● **Excerpted text**

Sensitivity analyses controlling for device characteristics and tracking quality confirmed the robustness of primary findings, with effect sizes remaining large despite slight attenuation when accounting for these potential confounds (see Supplementary Table S1).

Table 3. Logistic mixed-effects model results for comprehension accuracy.

Visual Condition	Odds Ratio	95% CI	z-Value	p-Value	Predicted Probability (%)
Control (Reference)	1.00	-	-	-	87.3 [84.1, 90.1]
Central Loss	0.31	[0.24, 0.39]	−8.92	<0.001	61.2 [56.8, 65.4]
Peripheral Loss	0.52	[0.41, 0.66]	−5.23	<0.001	74.6 [70.9, 78.0]
Scattered Loss	0.44	[0.35, 0.56]	−6.47	<0.001	69.8 [66.0, 73.4]
Complexity Level
Low (Reference)	1.00	-	-	-	82.4 [79.8, 84.8]
Medium	0.76	[0.68, 0.85]	−4.82	<0.001	76.3 [73.5, 78.9]
High	0.58	[0.52, 0.65]	−8.13	<0.001	69.1 [66.2, 71.9]
Interaction Effects (Condition × Complexity)
Central × Medium	0.82	[0.67, 1.01]	−1.87	0.062	-
Central × High	0.64	[0.52, 0.79]	−4.21	<0.001	-
Peripheral × Medium	0.91	[0.74, 1.11]	−0.94	0.347	-
Peripheral × High	0.78	[0.64, 0.96]	−2.35	0.019	-
Scattered × Medium	0.86	[0.70, 1.05]	−1.48	0.139	-
Scattered × High	0.71	[0.58, 0.87]	−3.24	0.001	-

Model fit statistics: Marginal R² = 0.24, Conditional R² = 0.38, ICC = 0.18. Note: Model specification: glmer(Accuracy ~ Condition × Complexity + (1|Participant), family = binomial, data = trial_data). N = 8172 trials from 227 participants. Odds ratios < 1 indicate reduced odds of correct response relative to reference category.

● **Extracted data**

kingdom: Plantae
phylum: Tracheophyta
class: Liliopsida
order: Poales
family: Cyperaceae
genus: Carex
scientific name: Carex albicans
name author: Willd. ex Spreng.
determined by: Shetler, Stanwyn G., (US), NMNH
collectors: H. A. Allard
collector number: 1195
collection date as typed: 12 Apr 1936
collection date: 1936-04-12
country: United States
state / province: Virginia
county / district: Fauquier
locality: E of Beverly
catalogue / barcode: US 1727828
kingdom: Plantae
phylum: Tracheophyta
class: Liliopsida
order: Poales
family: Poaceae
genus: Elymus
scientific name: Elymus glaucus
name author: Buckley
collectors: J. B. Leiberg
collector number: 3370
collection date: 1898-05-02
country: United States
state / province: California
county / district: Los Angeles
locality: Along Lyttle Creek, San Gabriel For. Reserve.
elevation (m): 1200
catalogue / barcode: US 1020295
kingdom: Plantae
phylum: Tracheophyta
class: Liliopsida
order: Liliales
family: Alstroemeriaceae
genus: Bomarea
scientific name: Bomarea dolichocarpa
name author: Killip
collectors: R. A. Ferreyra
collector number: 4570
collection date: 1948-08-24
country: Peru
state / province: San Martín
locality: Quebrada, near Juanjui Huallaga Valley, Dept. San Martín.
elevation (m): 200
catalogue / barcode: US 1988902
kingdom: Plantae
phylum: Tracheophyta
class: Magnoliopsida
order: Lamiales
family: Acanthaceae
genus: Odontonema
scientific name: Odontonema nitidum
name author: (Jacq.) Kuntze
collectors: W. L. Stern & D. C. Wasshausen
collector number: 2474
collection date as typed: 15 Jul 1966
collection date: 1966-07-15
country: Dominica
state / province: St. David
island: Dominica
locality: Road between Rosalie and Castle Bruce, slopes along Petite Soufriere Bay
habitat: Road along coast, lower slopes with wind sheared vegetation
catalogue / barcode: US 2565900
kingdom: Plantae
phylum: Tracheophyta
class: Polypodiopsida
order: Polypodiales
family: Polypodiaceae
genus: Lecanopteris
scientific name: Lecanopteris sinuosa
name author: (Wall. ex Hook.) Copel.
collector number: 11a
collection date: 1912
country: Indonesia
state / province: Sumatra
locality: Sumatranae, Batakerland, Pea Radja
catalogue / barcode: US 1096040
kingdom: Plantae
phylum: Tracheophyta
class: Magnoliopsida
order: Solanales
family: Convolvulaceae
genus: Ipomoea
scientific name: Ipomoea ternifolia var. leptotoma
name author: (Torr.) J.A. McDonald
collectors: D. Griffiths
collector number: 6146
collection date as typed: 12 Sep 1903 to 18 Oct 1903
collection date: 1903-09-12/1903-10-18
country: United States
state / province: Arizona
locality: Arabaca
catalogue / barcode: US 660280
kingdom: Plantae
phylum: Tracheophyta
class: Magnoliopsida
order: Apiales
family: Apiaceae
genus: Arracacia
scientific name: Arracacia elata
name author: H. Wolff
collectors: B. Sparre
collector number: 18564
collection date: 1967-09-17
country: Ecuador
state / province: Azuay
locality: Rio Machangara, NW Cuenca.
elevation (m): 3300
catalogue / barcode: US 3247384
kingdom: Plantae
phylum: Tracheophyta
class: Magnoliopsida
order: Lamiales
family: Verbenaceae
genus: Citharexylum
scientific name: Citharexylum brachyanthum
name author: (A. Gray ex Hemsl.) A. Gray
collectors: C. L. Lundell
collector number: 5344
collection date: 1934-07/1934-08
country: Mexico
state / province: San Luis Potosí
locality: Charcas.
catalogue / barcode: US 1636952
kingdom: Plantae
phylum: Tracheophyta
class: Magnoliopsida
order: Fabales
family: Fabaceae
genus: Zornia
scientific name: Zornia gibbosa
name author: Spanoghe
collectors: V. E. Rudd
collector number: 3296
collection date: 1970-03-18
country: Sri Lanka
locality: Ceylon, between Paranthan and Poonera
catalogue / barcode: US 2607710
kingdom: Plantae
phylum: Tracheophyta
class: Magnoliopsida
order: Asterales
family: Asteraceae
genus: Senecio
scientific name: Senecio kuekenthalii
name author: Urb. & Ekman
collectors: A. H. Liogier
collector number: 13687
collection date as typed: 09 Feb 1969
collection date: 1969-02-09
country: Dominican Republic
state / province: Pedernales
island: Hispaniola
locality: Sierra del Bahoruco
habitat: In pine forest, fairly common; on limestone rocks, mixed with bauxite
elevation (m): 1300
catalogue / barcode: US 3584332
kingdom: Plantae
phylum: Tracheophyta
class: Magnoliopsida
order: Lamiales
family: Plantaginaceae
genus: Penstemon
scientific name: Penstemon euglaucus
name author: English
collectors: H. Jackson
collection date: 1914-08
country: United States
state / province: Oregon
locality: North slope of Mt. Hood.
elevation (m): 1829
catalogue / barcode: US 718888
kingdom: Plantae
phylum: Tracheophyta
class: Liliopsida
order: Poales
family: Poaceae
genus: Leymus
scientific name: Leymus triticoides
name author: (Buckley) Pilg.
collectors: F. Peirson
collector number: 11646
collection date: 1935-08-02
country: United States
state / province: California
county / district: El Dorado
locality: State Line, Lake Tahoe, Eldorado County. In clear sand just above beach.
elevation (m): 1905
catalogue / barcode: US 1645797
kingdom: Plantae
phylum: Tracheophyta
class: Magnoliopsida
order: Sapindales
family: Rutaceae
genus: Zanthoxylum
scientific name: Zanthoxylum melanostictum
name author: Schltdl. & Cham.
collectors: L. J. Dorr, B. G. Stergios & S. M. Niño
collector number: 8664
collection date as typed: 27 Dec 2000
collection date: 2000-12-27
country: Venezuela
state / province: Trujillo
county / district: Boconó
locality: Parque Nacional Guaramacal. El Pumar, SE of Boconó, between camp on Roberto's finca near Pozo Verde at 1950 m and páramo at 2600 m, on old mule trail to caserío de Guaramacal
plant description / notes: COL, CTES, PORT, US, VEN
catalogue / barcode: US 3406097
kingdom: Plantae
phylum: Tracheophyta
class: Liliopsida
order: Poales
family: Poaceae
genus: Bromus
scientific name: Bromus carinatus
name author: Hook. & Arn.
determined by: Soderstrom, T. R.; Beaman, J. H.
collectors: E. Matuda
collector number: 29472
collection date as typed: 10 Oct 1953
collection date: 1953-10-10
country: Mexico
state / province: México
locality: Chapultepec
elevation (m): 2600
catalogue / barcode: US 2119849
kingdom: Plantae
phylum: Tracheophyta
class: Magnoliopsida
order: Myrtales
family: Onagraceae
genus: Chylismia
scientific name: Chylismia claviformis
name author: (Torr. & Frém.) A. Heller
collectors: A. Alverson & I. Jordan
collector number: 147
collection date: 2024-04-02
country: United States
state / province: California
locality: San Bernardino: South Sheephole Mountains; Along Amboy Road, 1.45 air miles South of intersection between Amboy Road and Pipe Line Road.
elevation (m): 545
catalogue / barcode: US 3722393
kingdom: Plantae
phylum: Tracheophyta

● **Work task 1**
Answer these questions from the excerpt on comprehension accuracy:
(a) What odds ratio is given for the Central Loss condition?
(b) From how many participants were the trials collected?
(c) What is the conditional R² of the model?
● **Work task 2**
In the excerpt on comprehension accuracy, list every interaction effect whose p-value is below 0.05.
● **Work task 3**
Set down the passage of the excerpt on comprehension accuracy starting with "Table 3. Logistic" and going on through "(Condition × Complexity)".
The data shown above are separate material from the excerpt on comprehension accuracy.

● **Response 1**
(a) 0.31
(b) 227
(c) 0.38

● **Response 2**
Central × High, Peripheral × High, Scattered × High

● **Response 3**
Table 3. Logistic mixed-effects model results for comprehension accuracy.

Visual Condition	Odds Ratio	95% CI	z-Value	p-Value	Predicted Probability (%)
Control (Reference)	1.00	-	-	-	87.3 [84.1, 90.1]
Central Loss	0.31	[0.24, 0.39]	−8.92	<0.001	61.2 [56.8, 65.4]
Peripheral Loss	0.52	[0.41, 0.66]	−5.23	<0.001	74.6 [70.9, 78.0]
Scattered Loss	0.44	[0.35, 0.56]	−6.47	<0.001	69.8 [66.0, 73.4]
Complexity Level
Low (Reference)	1.00	-	-	-	82.4 [79.8, 84.8]
Medium	0.76	[0.68, 0.85]	−4.82	<0.001	76.3 [73.5, 78.9]
High	0.58	[0.52, 0.65]	−8.13	<0.001	69.1 [66.2, 71.9]
Interaction Effects (Condition × Complexity)